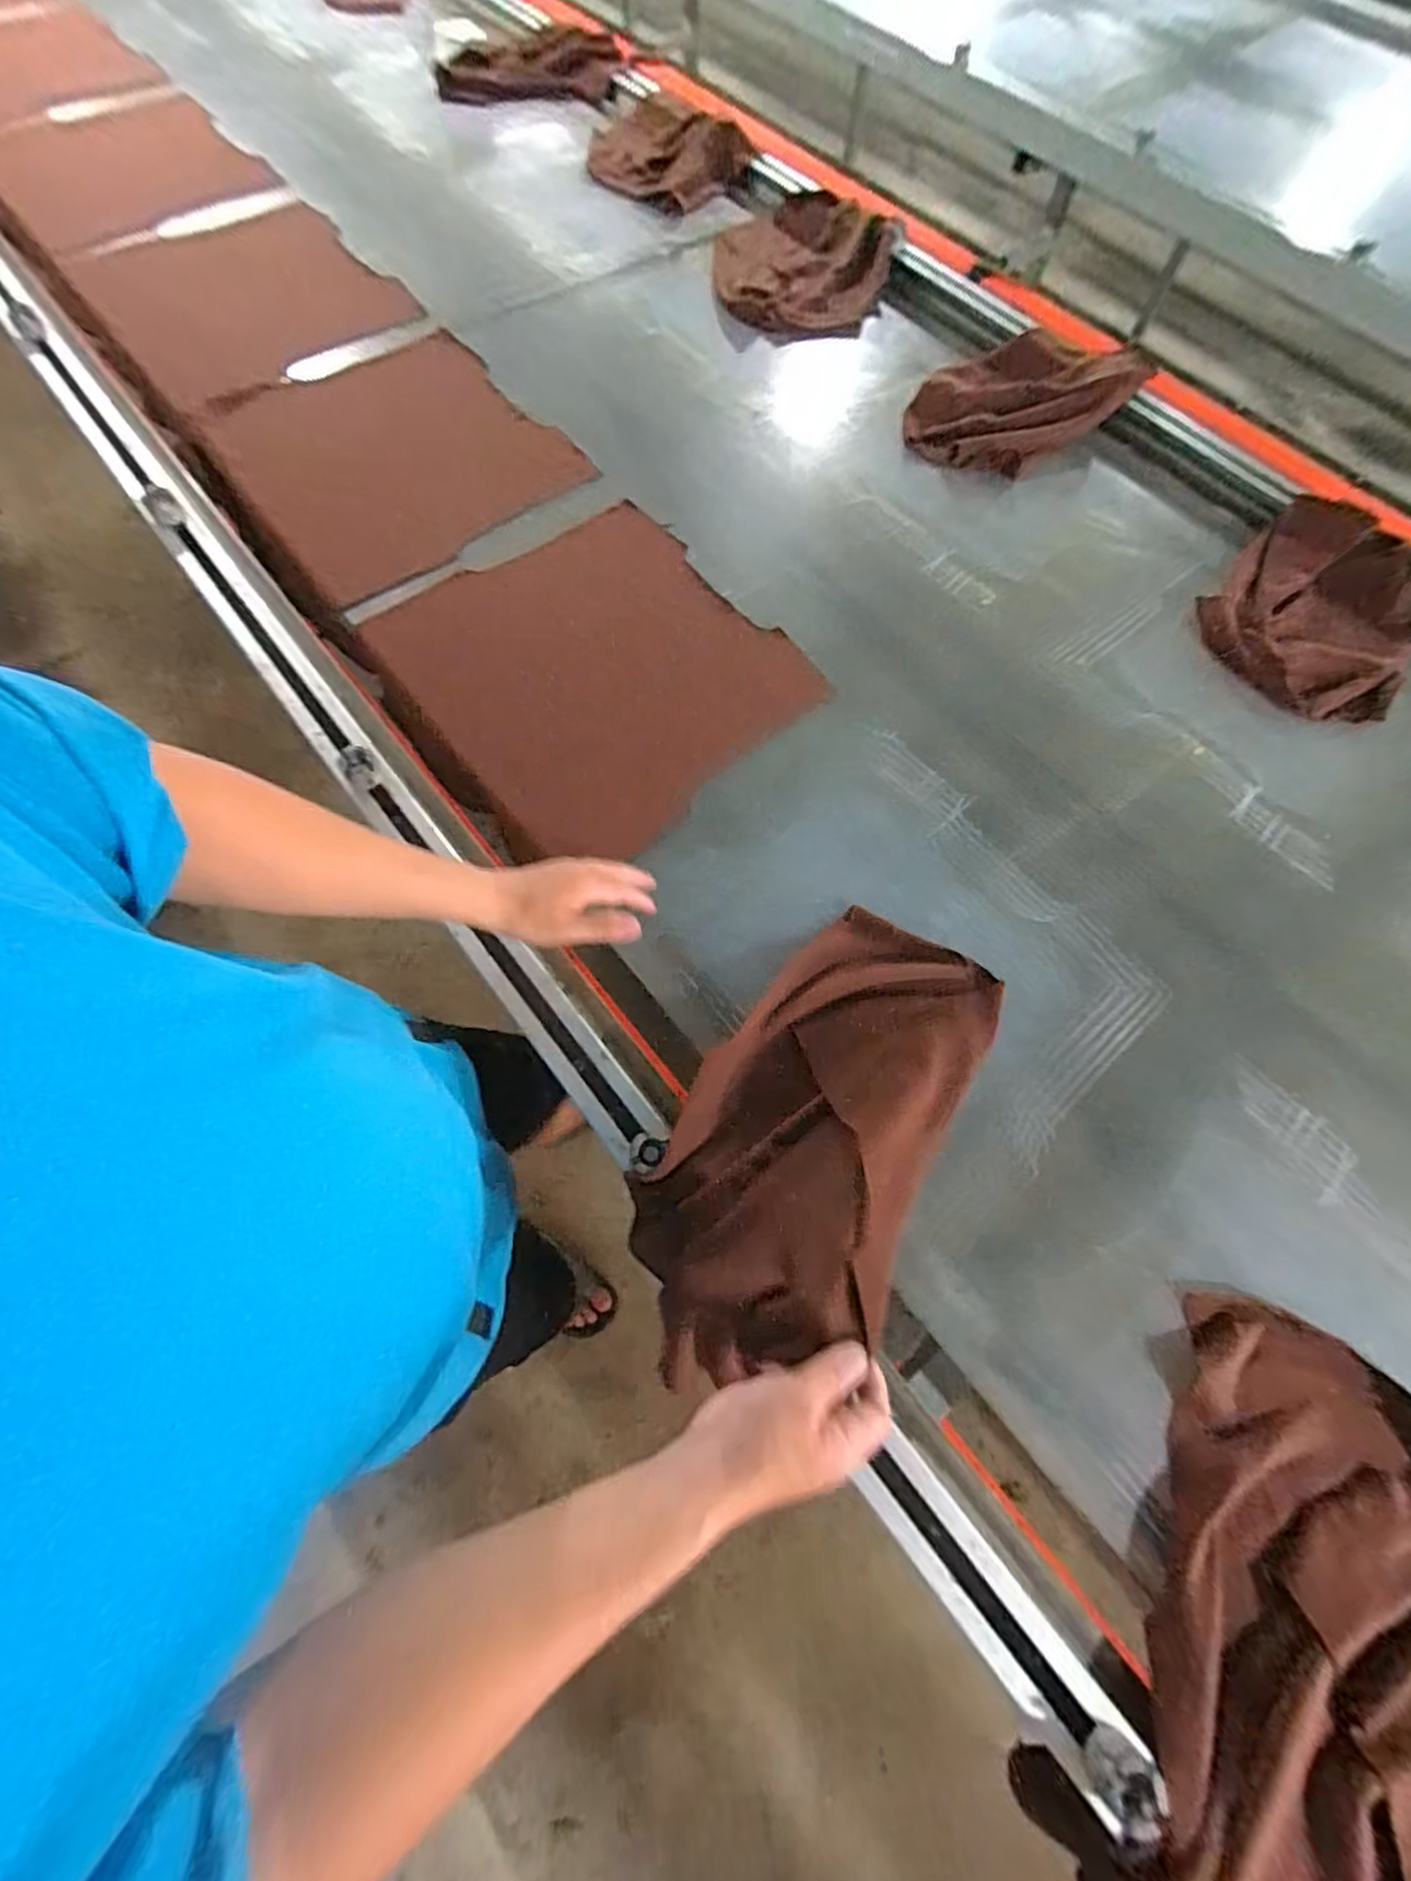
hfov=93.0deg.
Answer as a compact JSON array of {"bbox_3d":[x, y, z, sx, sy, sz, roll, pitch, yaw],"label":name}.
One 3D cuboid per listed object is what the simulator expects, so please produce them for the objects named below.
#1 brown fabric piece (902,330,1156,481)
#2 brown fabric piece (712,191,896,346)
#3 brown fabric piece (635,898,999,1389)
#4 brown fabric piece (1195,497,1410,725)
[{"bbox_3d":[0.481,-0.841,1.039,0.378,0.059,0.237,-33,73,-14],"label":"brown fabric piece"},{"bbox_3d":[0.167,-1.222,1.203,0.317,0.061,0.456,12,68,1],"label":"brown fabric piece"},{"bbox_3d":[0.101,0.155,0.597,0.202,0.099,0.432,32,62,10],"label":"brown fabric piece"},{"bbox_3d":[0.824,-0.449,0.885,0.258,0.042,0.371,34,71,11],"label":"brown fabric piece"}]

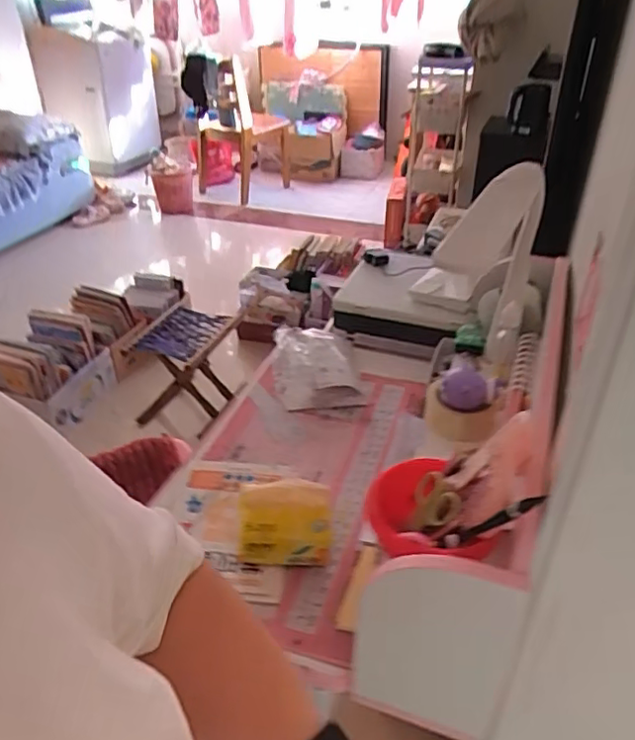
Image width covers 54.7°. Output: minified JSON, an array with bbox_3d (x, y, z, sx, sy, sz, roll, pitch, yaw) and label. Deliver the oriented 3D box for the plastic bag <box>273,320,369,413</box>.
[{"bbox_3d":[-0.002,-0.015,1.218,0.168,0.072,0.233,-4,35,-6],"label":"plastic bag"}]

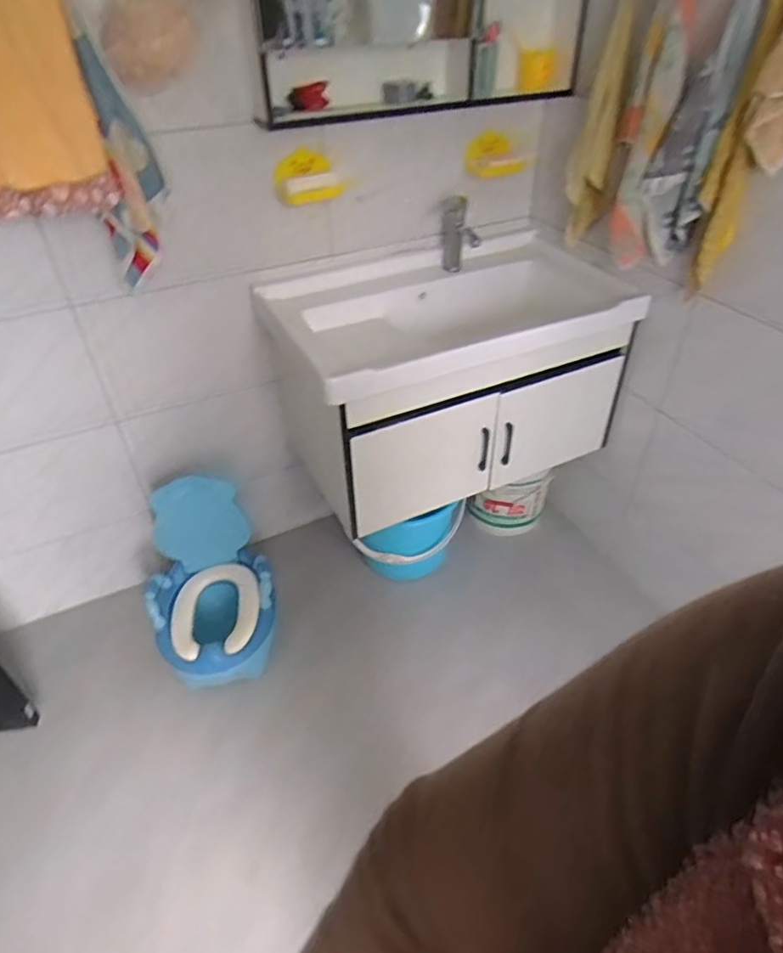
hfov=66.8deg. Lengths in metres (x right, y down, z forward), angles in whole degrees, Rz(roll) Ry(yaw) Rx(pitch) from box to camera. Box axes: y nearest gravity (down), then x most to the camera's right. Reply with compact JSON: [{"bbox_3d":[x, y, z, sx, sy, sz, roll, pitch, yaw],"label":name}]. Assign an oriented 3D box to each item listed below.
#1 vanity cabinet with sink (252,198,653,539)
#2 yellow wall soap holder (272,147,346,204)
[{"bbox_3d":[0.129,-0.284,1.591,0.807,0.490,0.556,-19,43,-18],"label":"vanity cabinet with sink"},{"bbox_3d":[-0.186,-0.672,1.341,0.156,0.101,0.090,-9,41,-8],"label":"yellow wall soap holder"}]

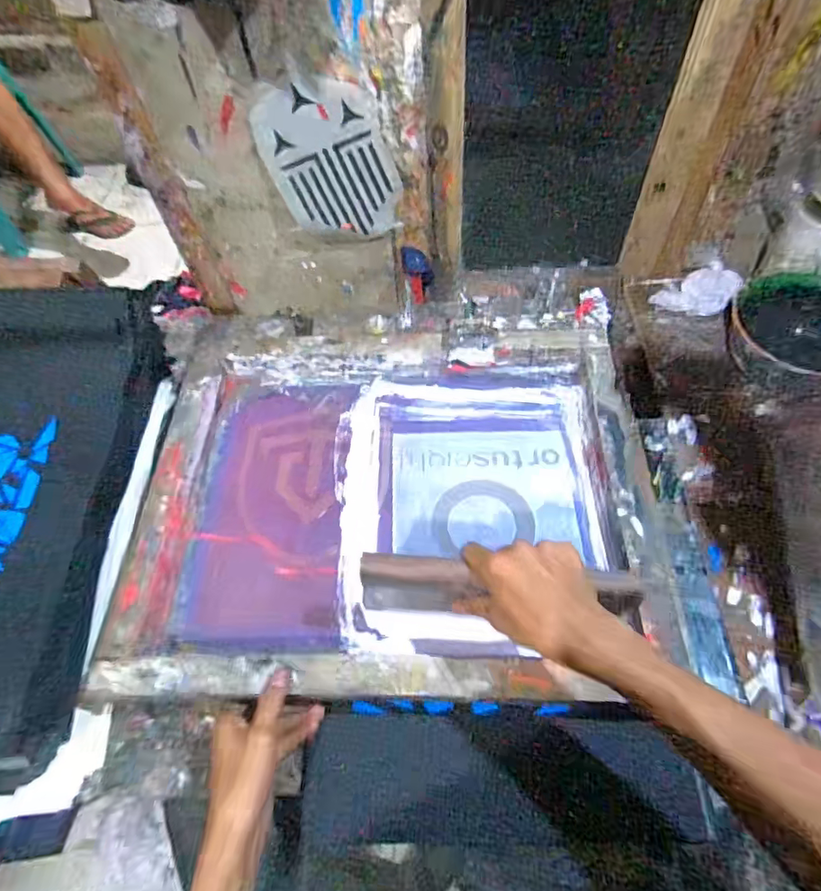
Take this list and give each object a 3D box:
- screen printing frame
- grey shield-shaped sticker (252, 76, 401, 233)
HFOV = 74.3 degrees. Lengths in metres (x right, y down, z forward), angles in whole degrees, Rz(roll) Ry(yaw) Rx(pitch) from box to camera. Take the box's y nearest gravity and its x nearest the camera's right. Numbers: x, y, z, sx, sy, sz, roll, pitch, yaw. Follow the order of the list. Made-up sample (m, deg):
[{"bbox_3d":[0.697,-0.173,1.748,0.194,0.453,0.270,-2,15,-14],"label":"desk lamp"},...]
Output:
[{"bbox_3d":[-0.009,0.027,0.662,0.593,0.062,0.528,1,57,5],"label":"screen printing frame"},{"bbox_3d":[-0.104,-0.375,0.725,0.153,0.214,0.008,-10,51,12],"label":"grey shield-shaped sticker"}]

▸ Problem details
Text only, please: give the listing again word for word with no images.

▸ Task response
hfov=93.0deg.
Answer as a compact JSON array of {"bbox_3d":[x, y, z, sx, sy, sz, roll, pitch, yaw],"label":name}.
One 3D cuboid per listed object is what the simulator expects, so please produce them for the objects named below.
#1 brown fabric piece (902,330,1156,481)
#2 brown fabric piece (712,191,896,346)
#3 brown fabric piece (635,898,999,1389)
#4 brown fabric piece (1195,497,1410,725)
[{"bbox_3d":[0.481,-0.841,1.039,0.378,0.059,0.237,-33,73,-14],"label":"brown fabric piece"},{"bbox_3d":[0.167,-1.222,1.203,0.317,0.061,0.456,12,68,1],"label":"brown fabric piece"},{"bbox_3d":[0.101,0.155,0.597,0.202,0.099,0.432,32,62,10],"label":"brown fabric piece"},{"bbox_3d":[0.824,-0.449,0.885,0.258,0.042,0.371,34,71,11],"label":"brown fabric piece"}]

Image width covers 54.7°. Output: minified JSON, an array with bbox_3d (x, y, z, sx, sy, sz, roll, pitch, yaw) and label. Deliver the oriented 3D box for the plastic bag <box>273,320,369,413</box>.
[{"bbox_3d":[-0.002,-0.015,1.218,0.168,0.072,0.233,-4,35,-6],"label":"plastic bag"}]

hfov=66.8deg. Lengths in metres (x right, y down, z forward), angles in whole degrees, Rz(roll) Ry(yaw) Rx(pitch) from box to camera. Box axes: y nearest gravity (down), then x most to the camera's right. Reply with compact JSON: [{"bbox_3d":[x, y, z, sx, sy, sz, roll, pitch, yaw],"label":name}]. Assign an oriented 3D box to each item listed below.
#1 vanity cabinet with sink (252,198,653,539)
#2 yellow wall soap holder (272,147,346,204)
[{"bbox_3d":[0.129,-0.284,1.591,0.807,0.490,0.556,-19,43,-18],"label":"vanity cabinet with sink"},{"bbox_3d":[-0.186,-0.672,1.341,0.156,0.101,0.090,-9,41,-8],"label":"yellow wall soap holder"}]

Take this list and give each object a 3D box:
- screen printing frame
- grey shield-shaped sticker (252, 76, 401, 233)
HFOV = 74.3 degrees. Lengths in metres (x right, y down, z forward), angles in whole degrees, Rz(roll) Ry(yaw) Rx(pitch) from box to camera. Take the box's y nearest gravity and its x nearest the camera's right. Numbers: x, y, z, sx, sy, sz, roll, pitch, yaw. Follow the order of the list. Made-up sample (m, deg):
[{"bbox_3d":[0.697,-0.173,1.748,0.194,0.453,0.270,-2,15,-14],"label":"desk lamp"},...]
Output:
[{"bbox_3d":[-0.009,0.027,0.662,0.593,0.062,0.528,1,57,5],"label":"screen printing frame"},{"bbox_3d":[-0.104,-0.375,0.725,0.153,0.214,0.008,-10,51,12],"label":"grey shield-shaped sticker"}]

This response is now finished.